TASK STATEMENT: The reply is to be the lines from the one with "35: (256, 106, 13.78)" through the last line of the records below, each retyped exactly, with pictures left out.

MATERIALS PROVIDED:
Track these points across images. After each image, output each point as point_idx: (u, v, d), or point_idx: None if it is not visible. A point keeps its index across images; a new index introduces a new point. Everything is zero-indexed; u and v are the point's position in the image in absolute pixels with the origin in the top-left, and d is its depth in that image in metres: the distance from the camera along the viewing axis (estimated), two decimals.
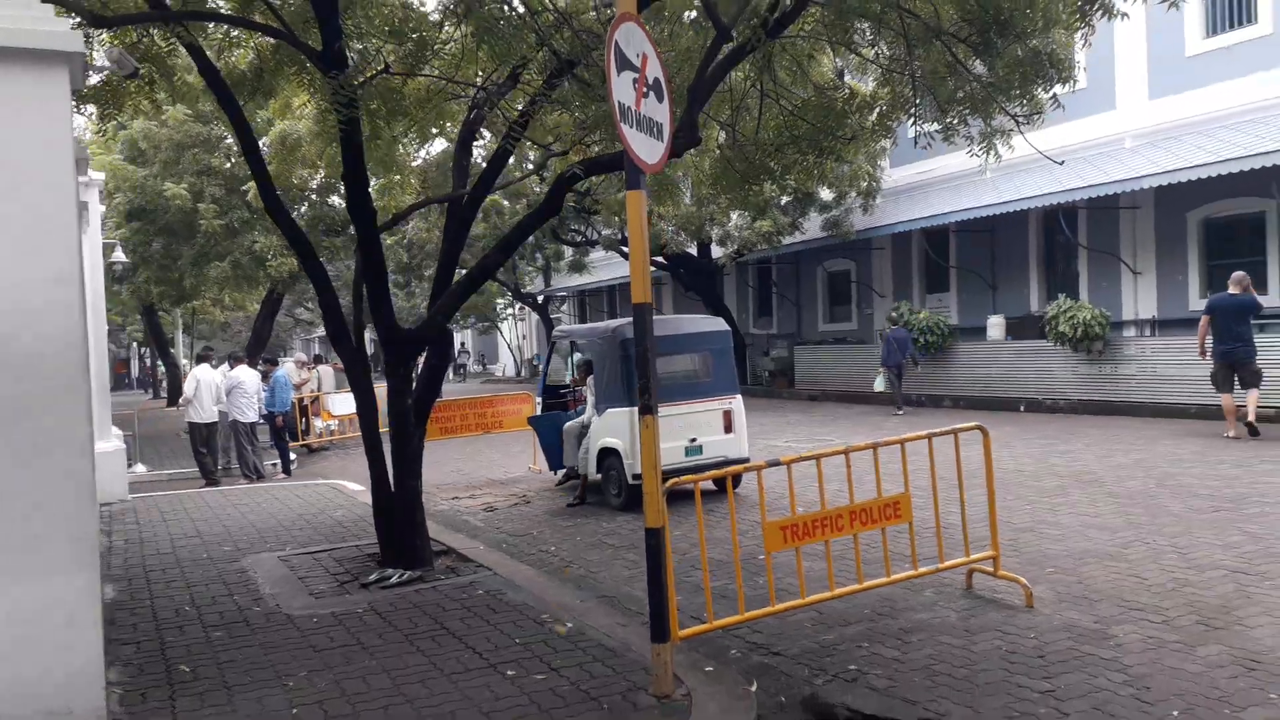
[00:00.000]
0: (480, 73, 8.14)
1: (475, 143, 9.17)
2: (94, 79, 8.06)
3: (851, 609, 6.25)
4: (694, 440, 10.06)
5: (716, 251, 21.99)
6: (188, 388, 14.14)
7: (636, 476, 9.66)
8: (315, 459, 17.11)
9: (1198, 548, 7.18)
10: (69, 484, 4.43)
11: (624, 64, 4.44)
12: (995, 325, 18.85)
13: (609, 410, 10.09)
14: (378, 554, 7.74)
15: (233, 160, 17.37)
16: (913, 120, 7.47)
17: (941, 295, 22.40)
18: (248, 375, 14.24)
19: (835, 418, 17.95)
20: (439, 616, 6.17)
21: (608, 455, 10.14)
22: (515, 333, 42.47)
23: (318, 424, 18.10)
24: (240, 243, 17.54)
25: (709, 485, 10.69)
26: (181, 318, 33.90)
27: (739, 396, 10.47)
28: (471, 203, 7.97)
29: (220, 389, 14.12)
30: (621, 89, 4.39)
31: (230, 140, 17.56)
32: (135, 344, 56.90)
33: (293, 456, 15.88)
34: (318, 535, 9.19)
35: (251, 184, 14.04)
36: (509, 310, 39.32)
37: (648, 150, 4.61)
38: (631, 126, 4.47)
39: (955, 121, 7.13)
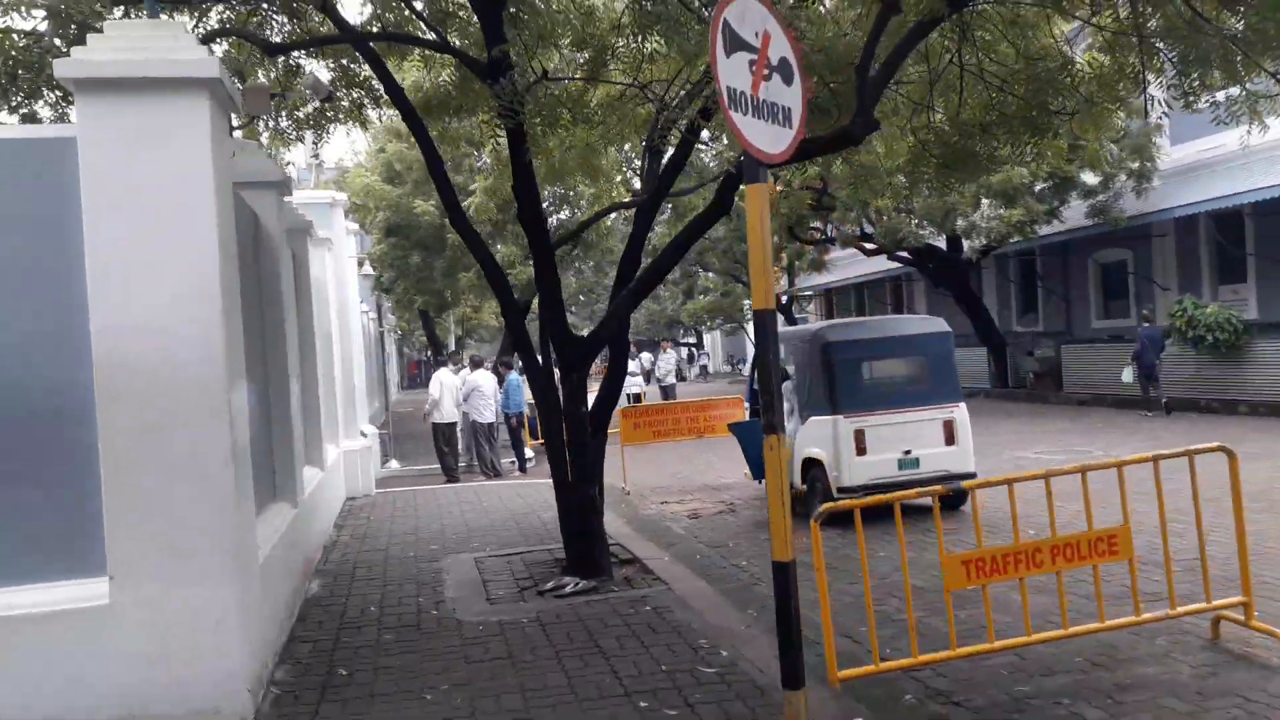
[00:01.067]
0: (666, 76, 7.89)
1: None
2: (309, 106, 8.63)
3: (1061, 656, 5.38)
4: (908, 453, 9.24)
5: (966, 244, 20.45)
6: (432, 390, 15.00)
7: (842, 489, 9.03)
8: None
9: None
10: (211, 496, 4.61)
11: (736, 44, 3.99)
12: None
13: (812, 418, 9.51)
14: (564, 560, 7.70)
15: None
16: (1141, 91, 6.34)
17: (1237, 287, 19.52)
18: (485, 379, 14.89)
19: (1107, 426, 16.08)
20: (597, 633, 5.97)
21: (812, 466, 9.55)
22: None
23: None
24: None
25: (926, 502, 9.83)
26: (454, 323, 36.40)
27: (963, 405, 9.51)
28: (653, 207, 7.74)
29: (460, 392, 14.85)
30: (731, 72, 3.95)
31: (476, 158, 18.49)
32: (423, 347, 62.08)
33: (530, 455, 16.47)
34: (520, 536, 9.33)
35: (473, 199, 14.64)
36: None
37: (769, 139, 4.13)
38: (745, 113, 4.01)
39: (1196, 86, 5.96)
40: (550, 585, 7.08)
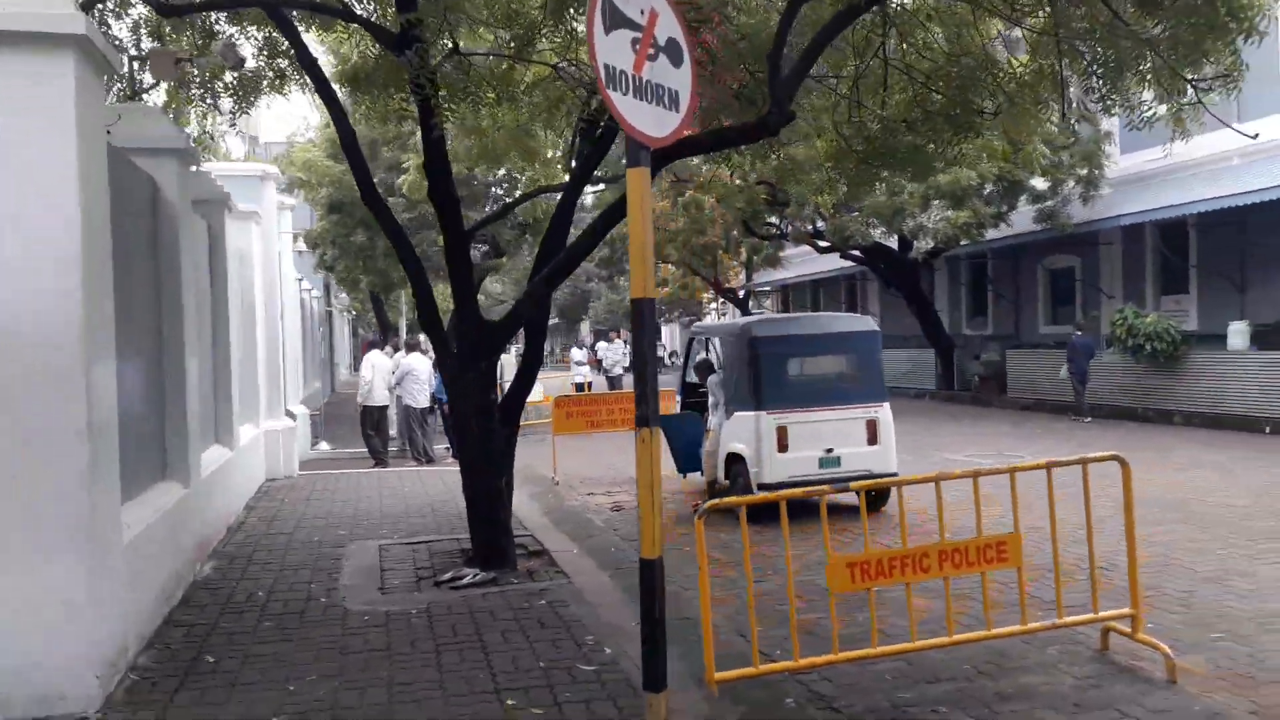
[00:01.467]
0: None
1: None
2: (228, 76, 8.35)
3: (951, 662, 5.32)
4: (830, 451, 9.16)
5: (915, 245, 20.47)
6: (363, 373, 14.73)
7: (762, 485, 8.93)
8: None
9: None
10: (63, 472, 4.38)
11: (618, 21, 3.83)
12: (1237, 333, 16.33)
13: (737, 413, 9.40)
14: (469, 550, 7.53)
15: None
16: (1061, 94, 6.26)
17: (1179, 297, 19.76)
18: (419, 362, 14.62)
19: (1045, 431, 16.18)
20: (484, 627, 5.81)
21: (735, 461, 9.46)
22: None
23: None
24: (428, 235, 18.19)
25: (852, 500, 9.76)
26: (406, 305, 35.94)
27: (886, 405, 9.45)
28: (575, 190, 7.57)
29: (393, 375, 14.59)
30: (611, 50, 3.78)
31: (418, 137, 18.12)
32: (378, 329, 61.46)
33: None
34: (434, 524, 9.14)
35: (406, 177, 14.35)
36: (712, 305, 38.93)
37: (653, 122, 3.98)
38: (626, 93, 3.85)
39: (1113, 91, 5.88)
40: (448, 576, 6.91)
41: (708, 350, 10.57)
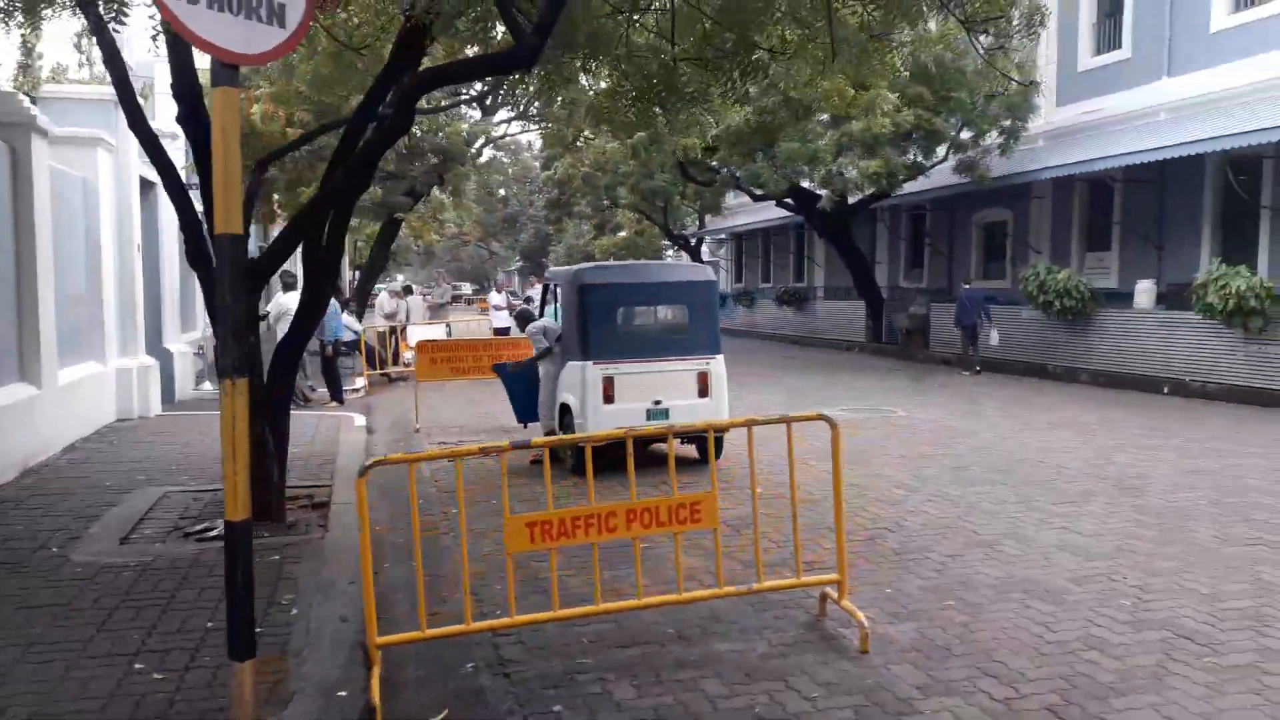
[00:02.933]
0: None
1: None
2: None
3: (662, 624, 5.10)
4: (658, 403, 8.88)
5: (823, 195, 19.99)
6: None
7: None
8: (390, 389, 17.05)
9: (1171, 597, 5.40)
10: None
11: None
12: (1144, 292, 16.07)
13: (569, 363, 9.09)
14: None
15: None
16: (829, 34, 5.84)
17: (1102, 255, 19.48)
18: (294, 302, 14.20)
19: (940, 387, 15.97)
20: (189, 582, 5.55)
21: (566, 412, 9.18)
22: None
23: (407, 356, 18.09)
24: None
25: (692, 452, 9.54)
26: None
27: (719, 357, 9.16)
28: (359, 126, 7.15)
29: (271, 314, 14.18)
30: None
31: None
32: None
33: (360, 385, 16.01)
34: None
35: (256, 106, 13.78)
36: (667, 252, 38.44)
37: (241, 37, 3.61)
38: (196, 2, 3.46)
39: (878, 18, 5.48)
40: (199, 528, 6.64)
41: (556, 298, 10.22)
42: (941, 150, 18.26)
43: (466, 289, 69.93)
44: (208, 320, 14.51)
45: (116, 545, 6.32)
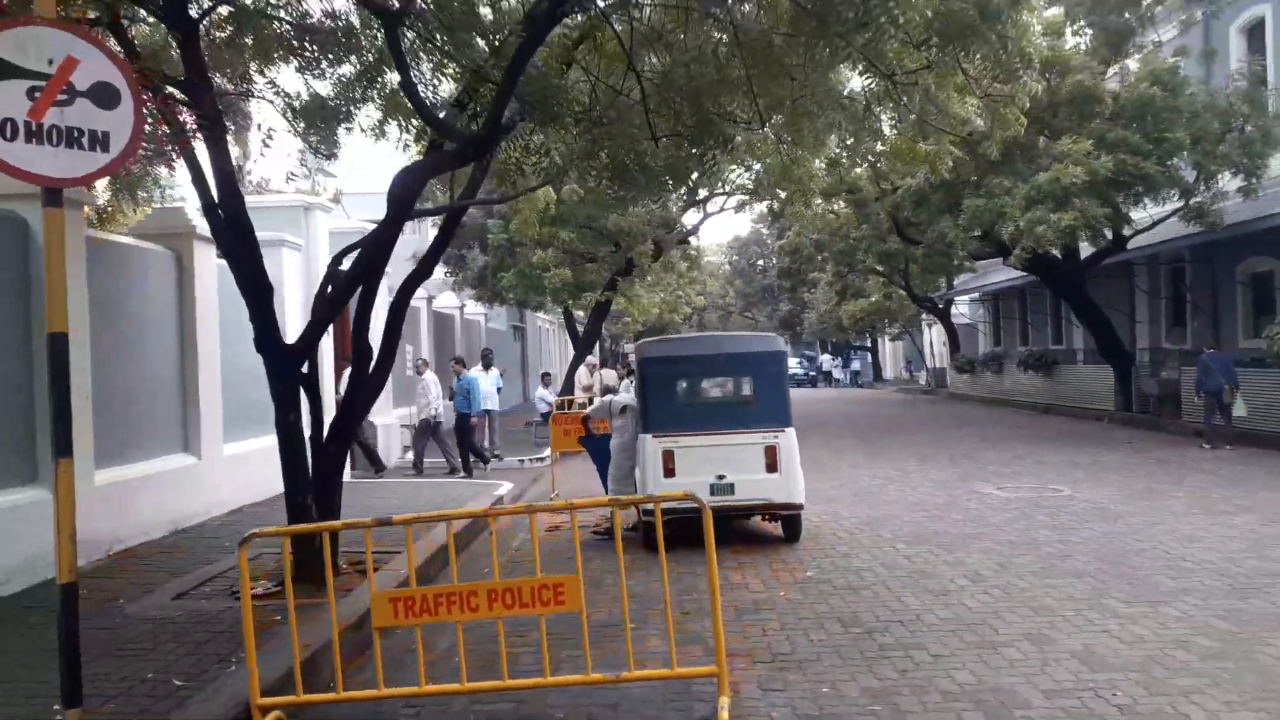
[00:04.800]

ANSWER SPACE:
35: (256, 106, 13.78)
36: (667, 252, 38.44)
37: (241, 37, 3.61)
38: (196, 2, 3.46)
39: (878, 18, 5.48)
40: (199, 528, 6.64)
41: (556, 298, 10.22)
42: (941, 150, 18.26)
43: (466, 289, 69.93)
44: (208, 320, 14.51)
45: (116, 545, 6.32)
[00:04.800]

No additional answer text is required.